• WHAT IS NEEDED:
Please reproduce the data below verbatim, omitting the pictures.

• INFORMATION PROVIDED:
- - - - - - -

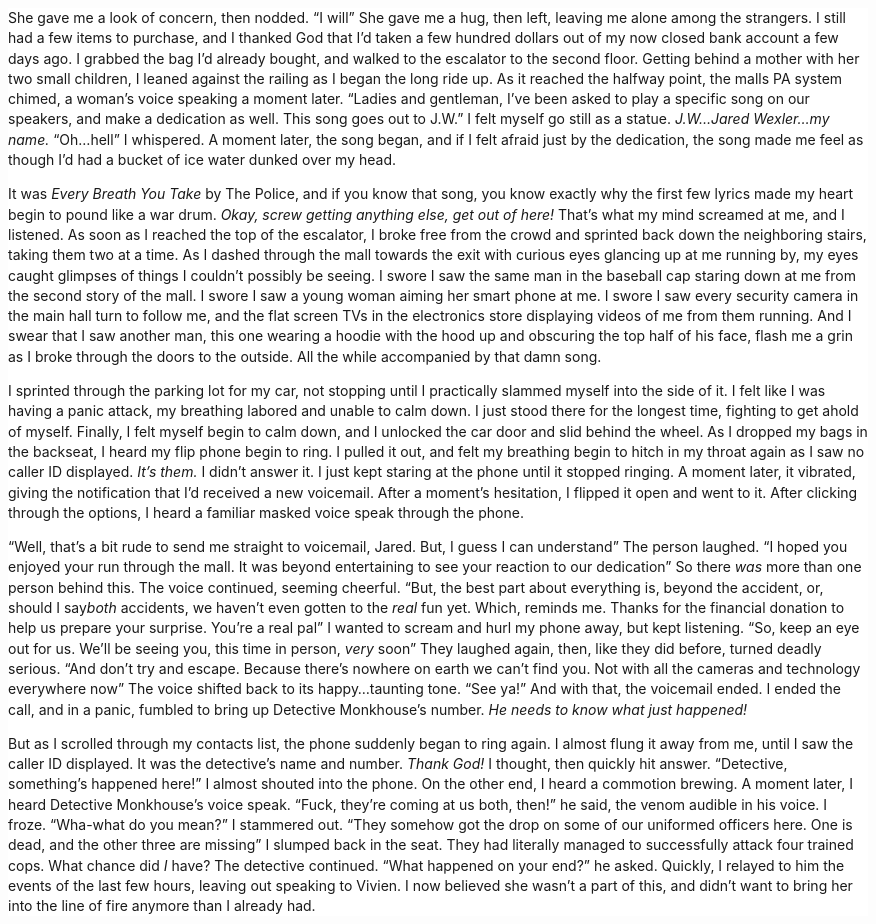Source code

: She gave me a look of concern, then nodded. “I will” She gave me a hug, then left, leaving me alone among the strangers. I still had a few items to purchase, and I thanked God that I’d taken a few hundred dollars out of my now closed bank account a few days ago. I grabbed the bag I’d already bought, and walked to the escalator to the second floor. Getting behind a mother with her two small children, I leaned against the railing as I began the long ride up. As it reached the halfway point, the malls PA system chimed, a woman’s voice speaking a moment later. “Ladies and gentleman, I’ve been asked to play a specific song on our speakers, and make a dedication as well. This song goes out to J.W.” I felt myself go still as a statue. *J.W…Jared Wexler…my name.* “Oh…hell” I whispered. A moment later, the song began, and if I felt afraid just by the dedication, the song made me feel as though I’d had a bucket of ice water dunked over my head.

It was *Every Breath You Take* by The Police, and if you know that song, you know exactly why the first few lyrics made my heart begin to pound like a war drum. *Okay, screw getting anything else, get out of here!* That’s what my mind screamed at me, and I listened. As soon as I reached the top of the escalator, I broke free from the crowd and sprinted back down the neighboring stairs, taking them two at a time. As I dashed through the mall towards the exit with curious eyes glancing up at me running by, my eyes caught glimpses of things I couldn’t possibly be seeing. I swore I saw the same man in the baseball cap staring down at me from the second story of the mall. I swore I saw a young woman aiming her smart phone at me. I swore I saw every security camera in the main hall turn to follow me, and the flat screen TVs in the electronics store displaying videos of me from them running. And I swear that I saw another man, this one wearing a hoodie with the hood up and obscuring the top half of his face, flash me a grin as I broke through the doors to the outside. All the while accompanied by that damn song.

I sprinted through the parking lot for my car, not stopping until I practically slammed myself into the side of it. I felt like I was having a panic attack, my breathing labored and unable to calm down. I just stood there for the longest time, fighting to get ahold of myself. Finally, I felt myself begin to calm down, and I unlocked the car door and slid behind the wheel. As I dropped my bags in the backseat, I heard my flip phone begin to ring. I pulled it out, and felt my breathing begin to hitch in my throat again as I saw no caller ID displayed. *It’s them.* I didn’t answer it. I just kept staring at the phone until it stopped ringing. A moment later, it vibrated, giving the notification that I’d received a new voicemail. After a moment’s hesitation, I flipped it open and went to it. After clicking through the options, I heard a familiar masked voice speak through the phone.

“Well, that’s a bit rude to send me straight to voicemail, Jared. But, I guess I can understand” The person laughed. “I hoped you enjoyed your run through the mall. It was beyond entertaining to see your reaction to our dedication” So there *was* more than one person behind this. The voice continued, seeming cheerful. “But, the best part about everything is, beyond the accident, or, should I say*both* accidents, we haven’t even gotten to the *real* fun yet. Which, reminds me. Thanks for the financial donation to help us prepare your surprise. You’re a real pal” I wanted to scream and hurl my phone away, but kept listening. “So, keep an eye out for us. We’ll be seeing you, this time in person, *very* soon” They laughed again, then, like they did before, turned deadly serious. “And don’t try and escape. Because there’s nowhere on earth we can’t find you. Not with all the cameras and technology everywhere now” The voice shifted back to its happy…taunting tone. “See ya!” And with that, the voicemail ended. I ended the call, and in a panic, fumbled to bring up Detective Monkhouse’s number. *He needs to know what just happened!*

But as I scrolled through my contacts list, the phone suddenly began to ring again. I almost flung it away from me, until I saw the caller ID displayed. It was the detective’s name and number. *Thank God!* I thought, then quickly hit answer. “Detective, something’s happened here!” I almost shouted into the phone. On the other end, I heard a commotion brewing. A moment later, I heard Detective Monkhouse’s voice speak. “Fuck, they’re coming at us both, then!” he said, the venom audible in his voice. I froze. “Wha-what do you mean?” I stammered out. “They somehow got the drop on some of our uniformed officers here. One is dead, and the other three are missing” I slumped back in the seat. They had literally managed to successfully attack four trained cops. What chance did *I* have? The detective continued. “What happened on your end?” he asked. Quickly, I relayed to him the events of the last few hours, leaving out speaking to Vivien. I now believed she wasn’t a part of this, and didn’t want to bring her into the line of fire anymore than I already had.
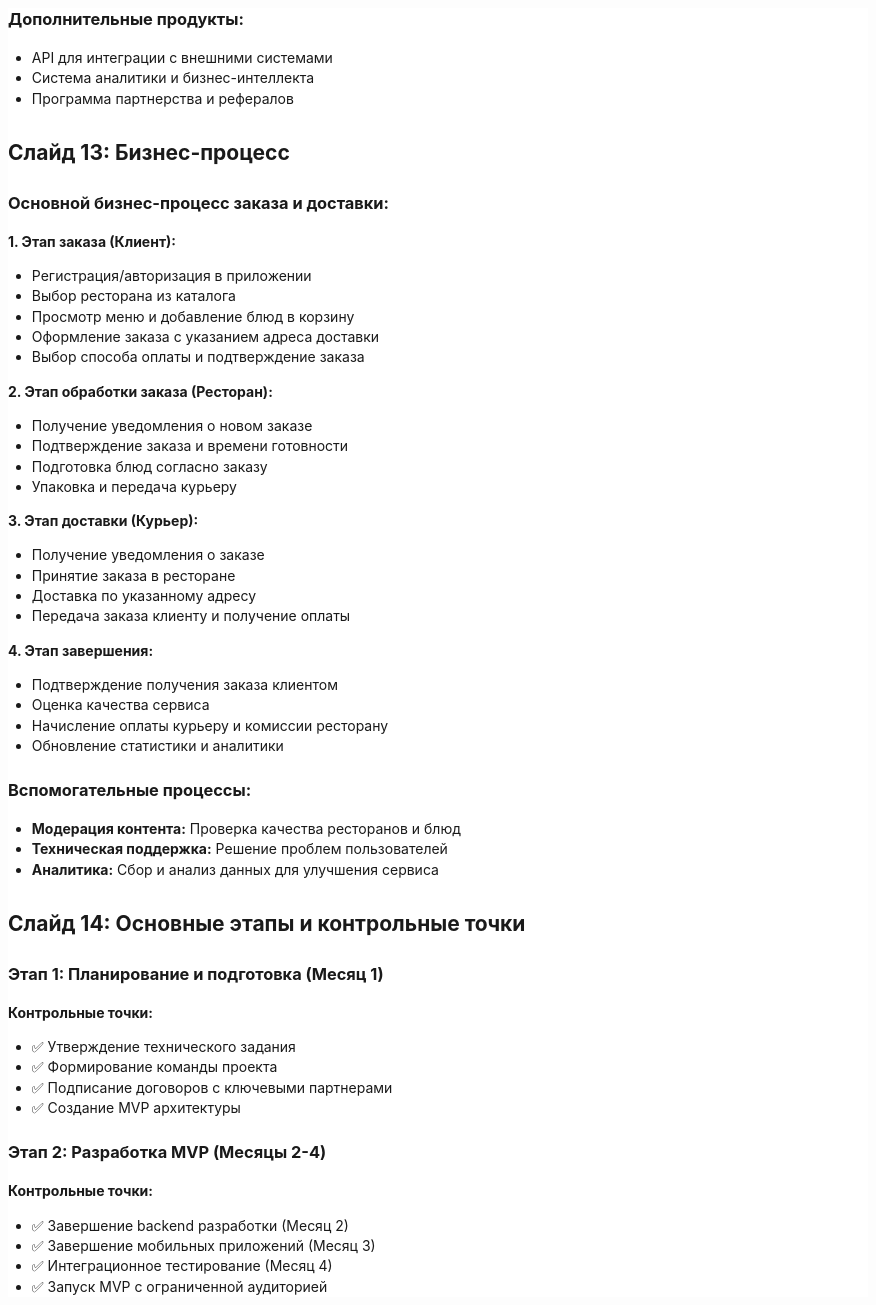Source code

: ### Дополнительные продукты:
- API для интеграции с внешними системами
- Система аналитики и бизнес-интеллекта
- Программа партнерства и рефералов

## Слайд 13: Бизнес-процесс

### Основной бизнес-процесс заказа и доставки:

**1. Этап заказа (Клиент):**
- Регистрация/авторизация в приложении
- Выбор ресторана из каталога
- Просмотр меню и добавление блюд в корзину
- Оформление заказа с указанием адреса доставки
- Выбор способа оплаты и подтверждение заказа

**2. Этап обработки заказа (Ресторан):**
- Получение уведомления о новом заказе
- Подтверждение заказа и времени готовности
- Подготовка блюд согласно заказу
- Упаковка и передача курьеру

**3. Этап доставки (Курьер):**
- Получение уведомления о заказе
- Принятие заказа в ресторане
- Доставка по указанному адресу
- Передача заказа клиенту и получение оплаты

**4. Этап завершения:**
- Подтверждение получения заказа клиентом
- Оценка качества сервиса
- Начисление оплаты курьеру и комиссии ресторану
- Обновление статистики и аналитики

### Вспомогательные процессы:
- **Модерация контента:** Проверка качества ресторанов и блюд
- **Техническая поддержка:** Решение проблем пользователей
- **Аналитика:** Сбор и анализ данных для улучшения сервиса

## Слайд 14: Основные этапы и контрольные точки

### Этап 1: Планирование и подготовка (Месяц 1)
**Контрольные точки:**
- ✅ Утверждение технического задания
- ✅ Формирование команды проекта
- ✅ Подписание договоров с ключевыми партнерами
- ✅ Создание MVP архитектуры

### Этап 2: Разработка MVP (Месяцы 2-4)
**Контрольные точки:**
- ✅ Завершение backend разработки (Месяц 2)
- ✅ Завершение мобильных приложений (Месяц 3)
- ✅ Интеграционное тестирование (Месяц 4)
- ✅ Запуск MVP с ограниченной аудиторией
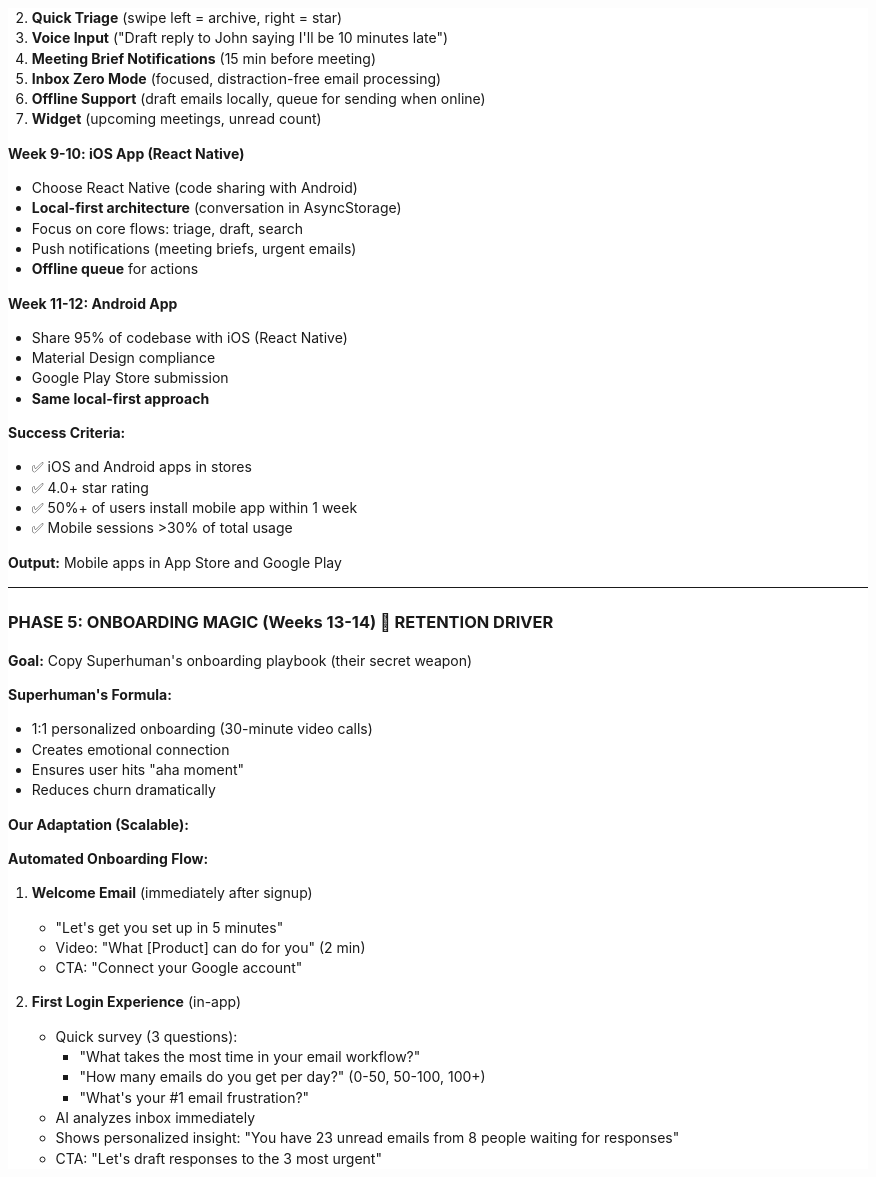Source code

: 2. **Quick Triage** (swipe left = archive, right = star)
3. **Voice Input** ("Draft reply to John saying I'll be 10 minutes late")
4. **Meeting Brief Notifications** (15 min before meeting)
5. **Inbox Zero Mode** (focused, distraction-free email processing)
6. **Offline Support** (draft emails locally, queue for sending when online)
7. **Widget** (upcoming meetings, unread count)

**Week 9-10: iOS App (React Native)**
- Choose React Native (code sharing with Android)
- **Local-first architecture** (conversation in AsyncStorage)
- Focus on core flows: triage, draft, search
- Push notifications (meeting briefs, urgent emails)
- **Offline queue** for actions

**Week 11-12: Android App**
- Share 95% of codebase with iOS (React Native)
- Material Design compliance
- Google Play Store submission
- **Same local-first approach**

**Success Criteria:**
- ✅ iOS and Android apps in stores
- ✅ 4.0+ star rating
- ✅ 50%+ of users install mobile app within 1 week
- ✅ Mobile sessions >30% of total usage

**Output:** Mobile apps in App Store and Google Play

---

### **PHASE 5: ONBOARDING MAGIC (Weeks 13-14) 🎩 RETENTION DRIVER**

**Goal:** Copy Superhuman's onboarding playbook (their secret weapon)

**Superhuman's Formula:**
- 1:1 personalized onboarding (30-minute video calls)
- Creates emotional connection
- Ensures user hits "aha moment"
- Reduces churn dramatically

**Our Adaptation (Scalable):**

**Automated Onboarding Flow:**
1. **Welcome Email** (immediately after signup)
   - "Let's get you set up in 5 minutes"
   - Video: "What [Product] can do for you" (2 min)
   - CTA: "Connect your Google account"

2. **First Login Experience** (in-app)
   - Quick survey (3 questions):
     - "What takes the most time in your email workflow?"
     - "How many emails do you get per day?" (0-50, 50-100, 100+)
     - "What's your #1 email frustration?"
   - AI analyzes inbox immediately
   - Shows personalized insight: "You have 23 unread emails from 8 people waiting for responses"
   - CTA: "Let's draft responses to the 3 most urgent"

- - - - - - -

• ANSWER AREA:
Source code

: She gave me a look of concern, then nodded. “I will” She gave me a hug, then left, leaving me alone among the strangers. I still had a few items to purchase, and I thanked God that I’d taken a few hundred dollars out of my now closed bank account a few days ago. I grabbed the bag I’d already bought, and walked to the escalator to the second floor. Getting behind a mother with her two small children, I leaned against the railing as I began the long ride up. As it reached the halfway point, the malls PA system chimed, a woman’s voice speaking a moment later. “Ladies and gentleman, I’ve been asked to play a specific song on our speakers, and make a dedication as well. This song goes out to J.W.” I felt myself go still as a statue. *J.W…Jared Wexler…my name.* “Oh…hell” I whispered. A moment later, the song began, and if I felt afraid just by the dedication, the song made me feel as though I’d had a bucket of ice water dunked over my head.

It was *Every Breath You Take* by The Police, and if you know that song, you know exactly why the first few lyrics made my heart begin to pound like a war drum. *Okay, screw getting anything else, get out of here!* That’s what my mind screamed at me, and I listened. As soon as I reached the top of the escalator, I broke free from the crowd and sprinted back down the neighboring stairs, taking them two at a time. As I dashed through the mall towards the exit with curious eyes glancing up at me running by, my eyes caught glimpses of things I couldn’t possibly be seeing. I swore I saw the same man in the baseball cap staring down at me from the second story of the mall. I swore I saw a young woman aiming her smart phone at me. I swore I saw every security camera in the main hall turn to follow me, and the flat screen TVs in the electronics store displaying videos of me from them running. And I swear that I saw another man, this one wearing a hoodie with the hood up and obscuring the top half of his face, flash me a grin as I broke through the doors to the outside. All the while accompanied by that damn song.

I sprinted through the parking lot for my car, not stopping until I practically slammed myself into the side of it. I felt like I was having a panic attack, my breathing labored and unable to calm down. I just stood there for the longest time, fighting to get ahold of myself. Finally, I felt myself begin to calm down, and I unlocked the car door and slid behind the wheel. As I dropped my bags in the backseat, I heard my flip phone begin to ring. I pulled it out, and felt my breathing begin to hitch in my throat again as I saw no caller ID displayed. *It’s them.* I didn’t answer it. I just kept staring at the phone until it stopped ringing. A moment later, it vibrated, giving the notification that I’d received a new voicemail. After a moment’s hesitation, I flipped it open and went to it. After clicking through the options, I heard a familiar masked voice speak through the phone.

“Well, that’s a bit rude to send me straight to voicemail, Jared. But, I guess I can understand” The person laughed. “I hoped you enjoyed your run through the mall. It was beyond entertaining to see your reaction to our dedication” So there *was* more than one person behind this. The voice continued, seeming cheerful. “But, the best part about everything is, beyond the accident, or, should I say*both* accidents, we haven’t even gotten to the *real* fun yet. Which, reminds me. Thanks for the financial donation to help us prepare your surprise. You’re a real pal” I wanted to scream and hurl my phone away, but kept listening. “So, keep an eye out for us. We’ll be seeing you, this time in person, *very* soon” They laughed again, then, like they did before, turned deadly serious. “And don’t try and escape. Because there’s nowhere on earth we can’t find you. Not with all the cameras and technology everywhere now” The voice shifted back to its happy…taunting tone. “See ya!” And with that, the voicemail ended. I ended the call, and in a panic, fumbled to bring up Detective Monkhouse’s number. *He needs to know what just happened!*

But as I scrolled through my contacts list, the phone suddenly began to ring again. I almost flung it away from me, until I saw the caller ID displayed. It was the detective’s name and number. *Thank God!* I thought, then quickly hit answer. “Detective, something’s happened here!” I almost shouted into the phone. On the other end, I heard a commotion brewing. A moment later, I heard Detective Monkhouse’s voice speak. “Fuck, they’re coming at us both, then!” he said, the venom audible in his voice. I froze. “Wha-what do you mean?” I stammered out. “They somehow got the drop on some of our uniformed officers here. One is dead, and the other three are missing” I slumped back in the seat. They had literally managed to successfully attack four trained cops. What chance did *I* have? The detective continued. “What happened on your end?” he asked. Quickly, I relayed to him the events of the last few hours, leaving out speaking to Vivien. I now believed she wasn’t a part of this, and didn’t want to bring her into the line of fire anymore than I already had.
Source code

: ### Дополнительные продукты:
- API для интеграции с внешними системами
- Система аналитики и бизнес-интеллекта
- Программа партнерства и рефералов

## Слайд 13: Бизнес-процесс

### Основной бизнес-процесс заказа и доставки:

**1. Этап заказа (Клиент):**
- Регистрация/авторизация в приложении
- Выбор ресторана из каталога
- Просмотр меню и добавление блюд в корзину
- Оформление заказа с указанием адреса доставки
- Выбор способа оплаты и подтверждение заказа

**2. Этап обработки заказа (Ресторан):**
- Получение уведомления о новом заказе
- Подтверждение заказа и времени готовности
- Подготовка блюд согласно заказу
- Упаковка и передача курьеру

**3. Этап доставки (Курьер):**
- Получение уведомления о заказе
- Принятие заказа в ресторане
- Доставка по указанному адресу
- Передача заказа клиенту и получение оплаты

**4. Этап завершения:**
- Подтверждение получения заказа клиентом
- Оценка качества сервиса
- Начисление оплаты курьеру и комиссии ресторану
- Обновление статистики и аналитики

### Вспомогательные процессы:
- **Модерация контента:** Проверка качества ресторанов и блюд
- **Техническая поддержка:** Решение проблем пользователей
- **Аналитика:** Сбор и анализ данных для улучшения сервиса

## Слайд 14: Основные этапы и контрольные точки

### Этап 1: Планирование и подготовка (Месяц 1)
**Контрольные точки:**
- ✅ Утверждение технического задания
- ✅ Формирование команды проекта
- ✅ Подписание договоров с ключевыми партнерами
- ✅ Создание MVP архитектуры

### Этап 2: Разработка MVP (Месяцы 2-4)
**Контрольные точки:**
- ✅ Завершение backend разработки (Месяц 2)
- ✅ Завершение мобильных приложений (Месяц 3)
- ✅ Интеграционное тестирование (Месяц 4)
- ✅ Запуск MVP с ограниченной аудиторией
Source code

: 2. **Quick Triage** (swipe left = archive, right = star)
3. **Voice Input** ("Draft reply to John saying I'll be 10 minutes late")
4. **Meeting Brief Notifications** (15 min before meeting)
5. **Inbox Zero Mode** (focused, distraction-free email processing)
6. **Offline Support** (draft emails locally, queue for sending when online)
7. **Widget** (upcoming meetings, unread count)

**Week 9-10: iOS App (React Native)**
- Choose React Native (code sharing with Android)
- **Local-first architecture** (conversation in AsyncStorage)
- Focus on core flows: triage, draft, search
- Push notifications (meeting briefs, urgent emails)
- **Offline queue** for actions

**Week 11-12: Android App**
- Share 95% of codebase with iOS (React Native)
- Material Design compliance
- Google Play Store submission
- **Same local-first approach**

**Success Criteria:**
- ✅ iOS and Android apps in stores
- ✅ 4.0+ star rating
- ✅ 50%+ of users install mobile app within 1 week
- ✅ Mobile sessions >30% of total usage

**Output:** Mobile apps in App Store and Google Play

---

### **PHASE 5: ONBOARDING MAGIC (Weeks 13-14) 🎩 RETENTION DRIVER**

**Goal:** Copy Superhuman's onboarding playbook (their secret weapon)

**Superhuman's Formula:**
- 1:1 personalized onboarding (30-minute video calls)
- Creates emotional connection
- Ensures user hits "aha moment"
- Reduces churn dramatically

**Our Adaptation (Scalable):**

**Automated Onboarding Flow:**
1. **Welcome Email** (immediately after signup)
   - "Let's get you set up in 5 minutes"
   - Video: "What [Product] can do for you" (2 min)
   - CTA: "Connect your Google account"

2. **First Login Experience** (in-app)
   - Quick survey (3 questions):
     - "What takes the most time in your email workflow?"
     - "How many emails do you get per day?" (0-50, 50-100, 100+)
     - "What's your #1 email frustration?"
   - AI analyzes inbox immediately
   - Shows personalized insight: "You have 23 unread emails from 8 people waiting for responses"
   - CTA: "Let's draft responses to the 3 most urgent"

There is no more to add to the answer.